Mark, I tend to agree on the shaper thing. They were solid but not very user friendly in comparison to the newer Euro ones. Usually had a poor fence and odd sized spindles. On the other hand $1000 buys a machine that with a feeder could run stuff all day. It is the set up that is the killer there. As to the jointer, I'd only trade my Porter for a Martin- of course there are no takers. Dave
Last edited by Stephen Cherry; 02-06-2013 at 12:44 PM. Reason: spellin
One of the reasons new-ish machines end up in landfills is the use of unique parts, castings etc (including plastics), electronics and no factory support. The old stuff often used commonly-available parts or parts that can be rebuilt. It sucks to call the mfr. for a replacement toothed rack, spindle, or what-not & be told there are no parts available.

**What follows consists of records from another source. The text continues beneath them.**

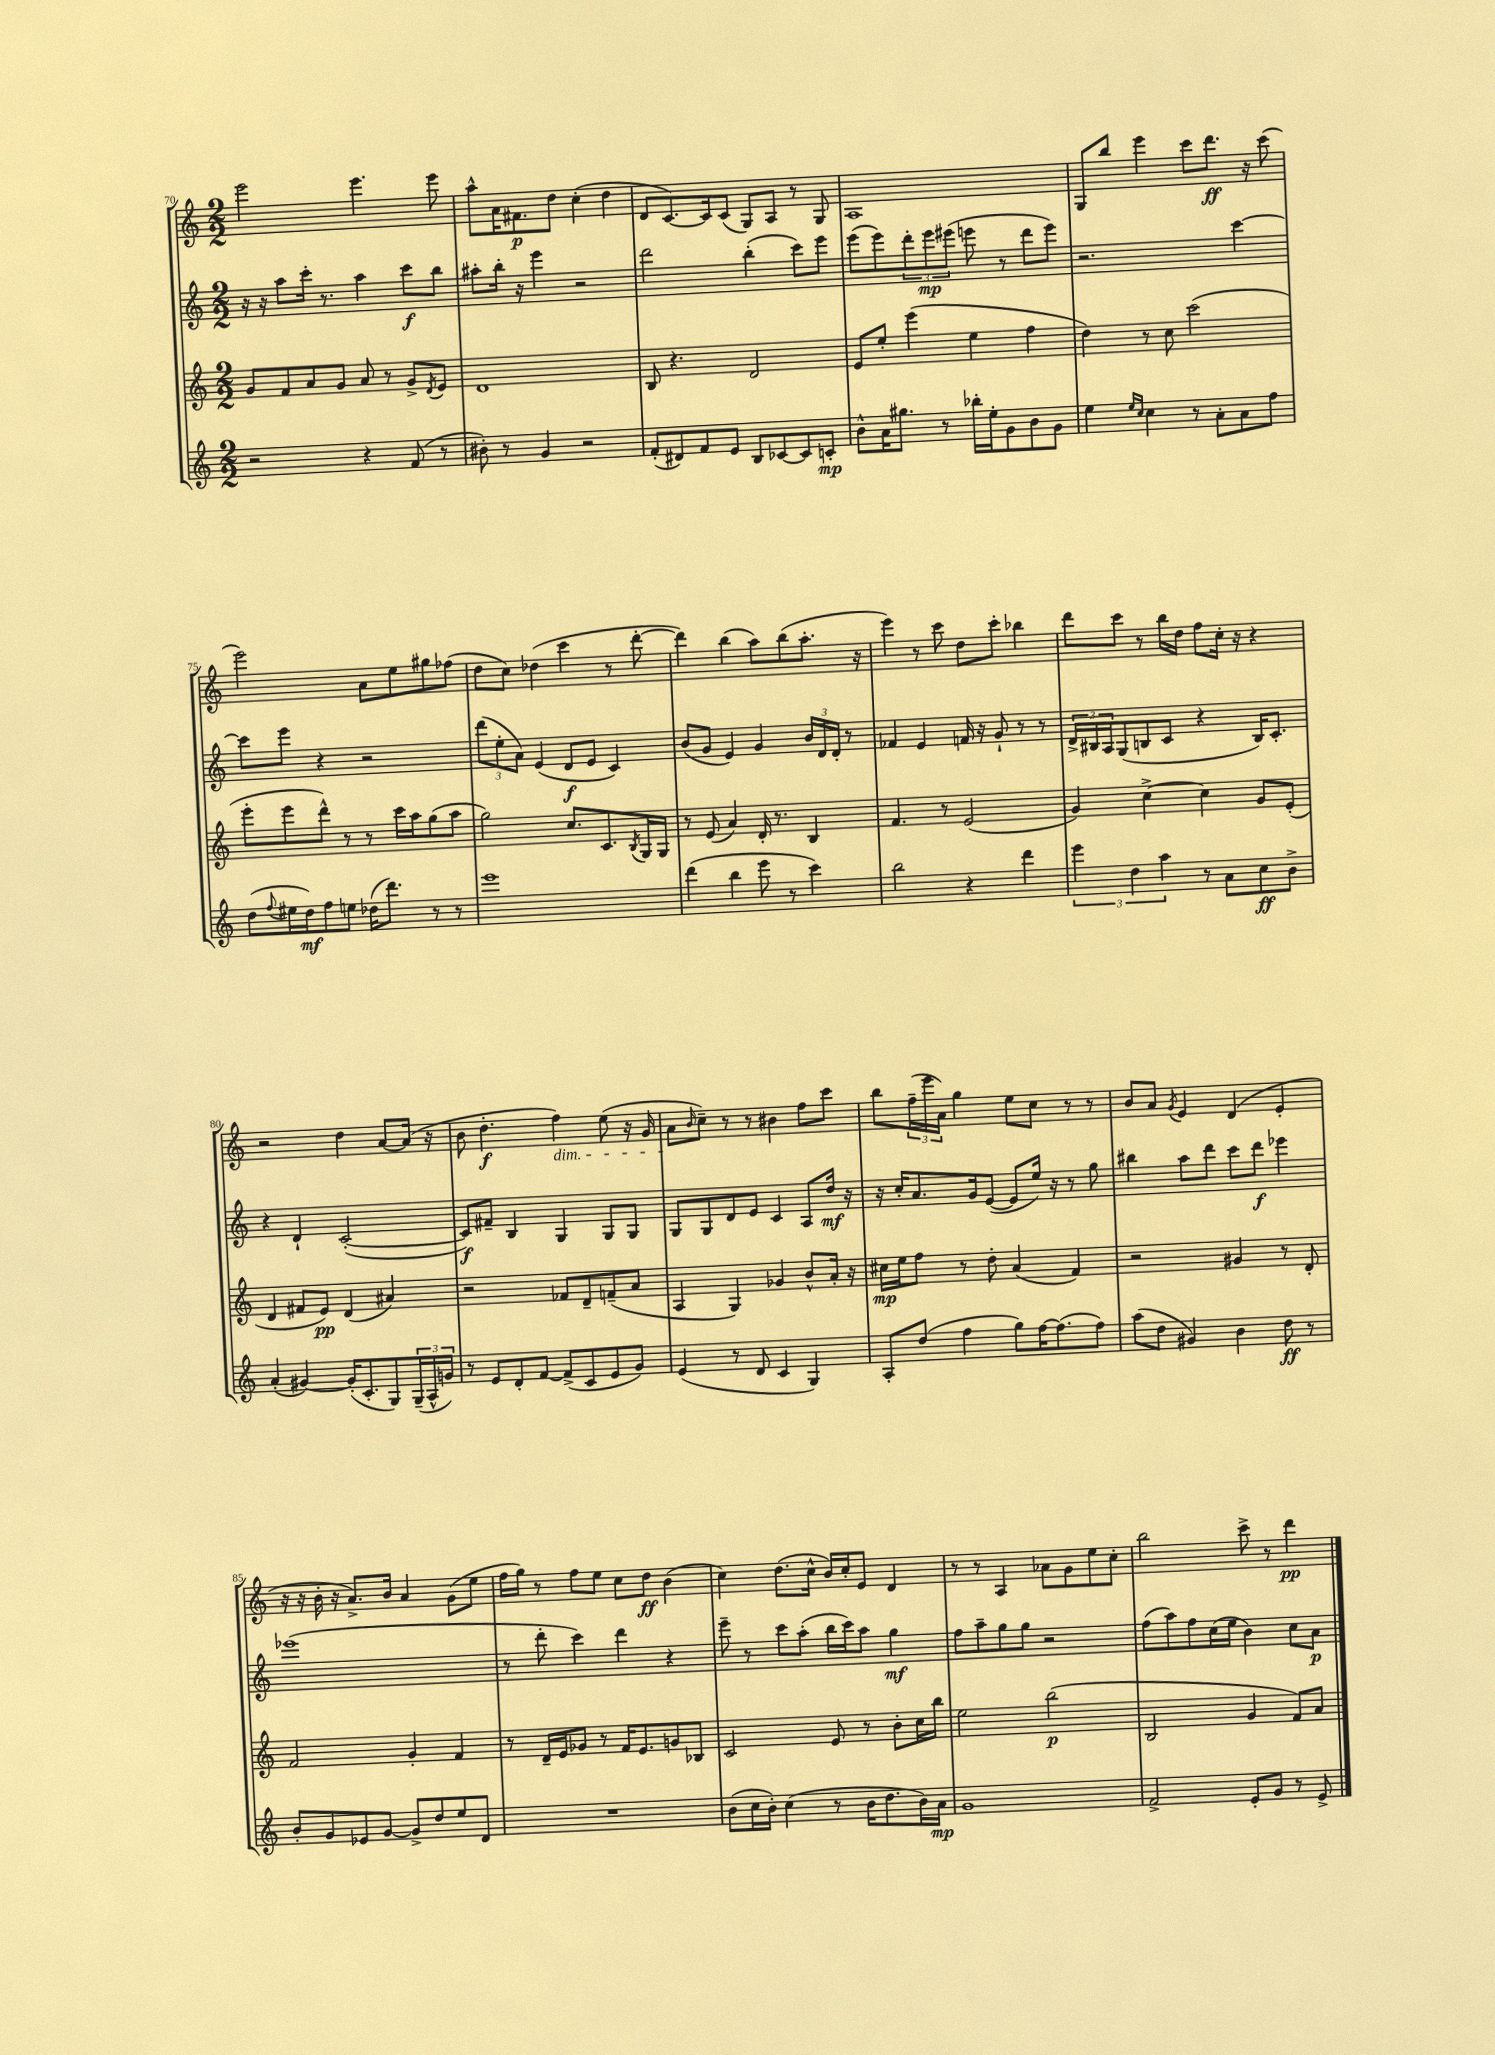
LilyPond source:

<<
\new StaffGroup <<
\new Staff = "s0" {
    \clef treble \key c \major \numericTimeSignature \time 2/2
    e'''2 e'''4. e'''8 |
    a''8-^ a'16 fis'8.\p d''8 c''4-.( d''4 |
    d'8 c'8.~) c'16 c'8( g8) a8 r8 g8 |
    a1 |
    g8 b''8 e'''4 c'''8 d'''8.\ff r16 c'''8( |
    e'''2) a'8 e''8 gis''8 fes''8( |
    d''8 c''8) des''4( c'''4 r8 d'''8~-. |
    d'''4) b''4( a''8) b''8( a''8.-. r16 |
    e'''4) r8 c'''8 d''8 c'''8-. bes''4 |
    d'''8 c'''8 r8 b''16 d''16 f''8 c''16-. r16 r4 |
    r2 d''4 a'8~ a'16( r16 |
    b'8 d''4.-.\f f''4\dim) e''8( r16 g'16 |
    a'8\! \grace { b'16 } c''8--) r8 r8 bis'4 f''8 c'''8 |
    b''8 \tuplet 3/2 { f''16--( e'''16 a'16) } g''4 e''8 c''8 r8 r8 |
    b'8 a'8 \acciaccatura { g'8 } e'4 d'4( e'4-. |
    r16 r16 b'16-. r16 a'8.->) b'16 a'4 g'8( e''8 |
    f''16 g''16) r8 f''8 e''8 c''8 d''8\ff b'4( |
    c''4) d''8.( c''16-^ b'16) c''16-. e'8 d'4 |
    r8 r8 a4 aes'8 g'8 e''8 c''8-. |
    b''2 c'''8-> r8 d'''4\pp \bar "|." |
}
\new Staff = "s1" {
    \clef treble \key c \major \numericTimeSignature \time 2/2
    r16 r16 a''8 c'''16-. r8. a''4 c'''8\f b''8 |
    ais''8-. b''16-. r16 e'''4 r2 |
    d'''2 b''4-.( c'''8) e'''8 |
    e'''8( e'''8) \tuplet 3/2 { d'''8-. e'''8\mp eis'''8( } e'''8 r8 d'''8 e'''8) |
    r2. c'''4~ |
    c'''8 e'''8 r4 r2 |
    \tuplet 3/2 { d'''8( e''8-. a'8) } e'4( d'8\f e'8 c'4) |
    b'8( g'8 e'4) g'4 \tuplet 3/2 { b'16 d'16 d'16-. } r8 |
    fes'4 e'4 f'16 r16 g'8-! r8 r8 |
    \tuplet 3/2 { d'16-> bis16 a16 } g8( b8 c'8 r4 b16) c'8.-. |
    r4 d'4-! c'2~-.( |
    c'8\f) fis'8-- b4 g4 g8 g8 |
    g8 g8 d'8 e'8 c'4 a8 d''16\mf r16 |
    r16 c''16-. a'8. g'16 e'8~( e'8 e''16) r16 r8 g''8 |
    bis''4 a''8 d'''8 c'''8 d'''8\f ees'''4 |
    ees'''1( |
    r8 d'''8-. c'''4) d'''4 r4 |
    e'''8-- r8 c'''8 a''8-.( b''16 c'''16) a''8 g''4\mf |
    f''8 a''8-- g''8 g''8 r2 |
    f''8( a''8) f''8 c''16( e''16 b'4) c''8 a'8\p \bar "|." |
}
\new Staff = "s2" {
    \clef treble \key c \major \numericTimeSignature \time 2/2
    g'8 f'8 a'8 g'8 a'8 r8 g'8-> \acciaccatura { d'8 } e'8 |
    d'1 |
    b8 r4. d'2 |
    e'8 e''8-. e'''4( e''4 f''4 |
    d''4) r8 c''8 c'''2( |
    e'''8-. e'''8 d'''8-^) r8 r8 c'''16 a''16 g''8( a''8 |
    g''2) c''8. c'8. \acciaccatura { b8 } g16 g16 |
    r8 e'8( a'4) d'16-. r8. b4 |
    f'4. r8 e'2( |
    g'4) c''4~-> c''4 g'8 e'8-.( |
    d'4 fis'8 e'8\pp) d'4( ais'4) |
    r2 fes'8 d'8-- f'8--( a'8 |
    a4 g4) ges'4 b'8-^ a'16-. r16 |
    cis''16\mp e''16 f''8 r8 d''8-. a'4( f'4) |
    r2 gis'4 r8 d'8-. |
    f'2 g'4-. f'4 |
    r8 d'16-- e'16 ges'8 r8 f'16 e'8. g'8 bes8 |
    c'2 e'8 r8 b'8-. c''16 b''16 |
    e''2 b''2\p( |
    b2 g'4 f'8) a'8 \bar "|." |
}
\new Staff = "s3" {
    \clef treble \key c \major \numericTimeSignature \time 2/2
    r2 r4 f'8( r8 |
    bis'8-.) r8 g'4 r2 |
    f'8-.( dis'8) f'8 e'8 b8 ces'8~ ces'8 c'8-.\mp |
    b'8-^ a'16 gis''8. r8 bes''16-. e''16-. g'8 b'8 g'8 |
    e''4 \grace { e''16 c''16 } c''4 r8 a'8-. a'8 f''8 |
    d''8( \appoggiatura { f''8 } eis''16 d''16\mf) f''8 e''8 des''16( d'''8.) r8 r8 |
    e'''1 |
    d'''4( b''4 e'''8 r8 c'''4) |
    b''2 r4 d'''4 |
    \tuplet 3/2 { e'''4 d''4 a''4 } r8 a'8 c''8\ff b'8-> |
    a'4-.( gis'4~) gis'16-.( c'8.-. g8) \tuplet 3/2 { g16--( a16-^ g'16) } |
    r8 e'8 d'8-. f'8~ f'8->( c'8 e'8 g'8) |
    e'4( r8 d'8 c'4 g4) |
    a8-. d''8( f''4 g''8) f''16~ f''8.( f''8) |
    a''8( d''8 gis'4) b'4 d''8\ff r8 |
    b'8-. g'8 ees'8 g'8~ g'8-> d''8 e''8 d'8 |
    R1 |
    b'8( c''16 b'16-.) c''4( r8 b'16 d''8. b'16) a'16\mp |
    g'1 |
    f'2-> e'8-. g'8 r8 e'8-> \bar "|." |
}
>>
>>
\layout { \context { \Score currentBarNumber = #70 } }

Defining old iron is pretty subjective, "I'll know it when I see it." Generally some huge piece of very heavy iron and steel industrial equipment from about the 1930s to the 1960s comes to mind. There must be a lack of anything "modern" such as much in the way of safety features and plastics or electronics. Flourishes in the castings, American manufacture, obsolete technology like babbitt bearings, and the white/cream, dove gray, or turquoise green paint colors are added pluses.
I consider the line to be the 1960s since that seems to be when Mechanite starts to disappear in the manufacture of woodworking machines and be reserved for metalworking . I started working about 1966 ,all of the old heavy duty saws had riving knives. Babbitt is not obsolete. When it is obsolete you might not have current for your shop since it is still used in power generation .
It's in the same class as unicorns, UFOs, bigfoot, the Dodo and passenger pidgeons...What is "Ol' Arn"?How would you define old iron?
People say they find it - but - close scrutiny of all offerings on CL reveal nothing but "vintage"....
"Vintage" can best be described as something broken, filthy and of an unknown age that's priced at least twice what a new item costs.
There have been some sightings of a sub species of Arn - Walker Turner Drill Presses - however so far these sightings have been unconfirmed.
try to remember that the very first step in finishing a project is choosing the material. You want to select wood that has the color and grain pattern than best suits your requirements as "covering up" those things after the fact makes your work much, much harder - Jim Becker
I am new to SMC but have been browsing treads for about a year now.
I personally define "old arn" as Tannewitz, Northfield, Oliver, Yates, Wadkin, etc. These companies made (Northfield still makes) machines that were basically bomb-proof, and once you made some tune-up, it held for years. I am planing to someday aquire a used Northfield 18" or 25" planer, because all the parts are still available from them.
My 2 cents,
There can be a an overly sentimental view of old machines,but there is also overly enthusiastic embrace of the new. We have TWO members here ,both engineers ,struggling to adjust and fix new jointers. Old iron left the factory adjusted and ready to use . Not with manuals with adjustment tips.
I still think it's just a matter of old and made of iron. For every machine made in the early part of the 20th century that turned into a classic, there must be several that didn't. I think there are at least three categories:
a) Machines that are the equal or better in every respect to current machines. Eg Some old, big, jointers, high quality Radial Arm Saws
b) Machines that simply weren't that good in the first place, but are old. Eg Delta Homecraft shapers, 3-speed drill presses with two-spoke handles and square head jointers.
c) Machines that were good in their day, but aren't as good as the modern crop. Eg most straight blade planers, and pretty much every table saw will fall into this category.
Not all that is old is equal, and certainly not all that is new. So as I say, the term means it's old and made of iron to me. No other inference.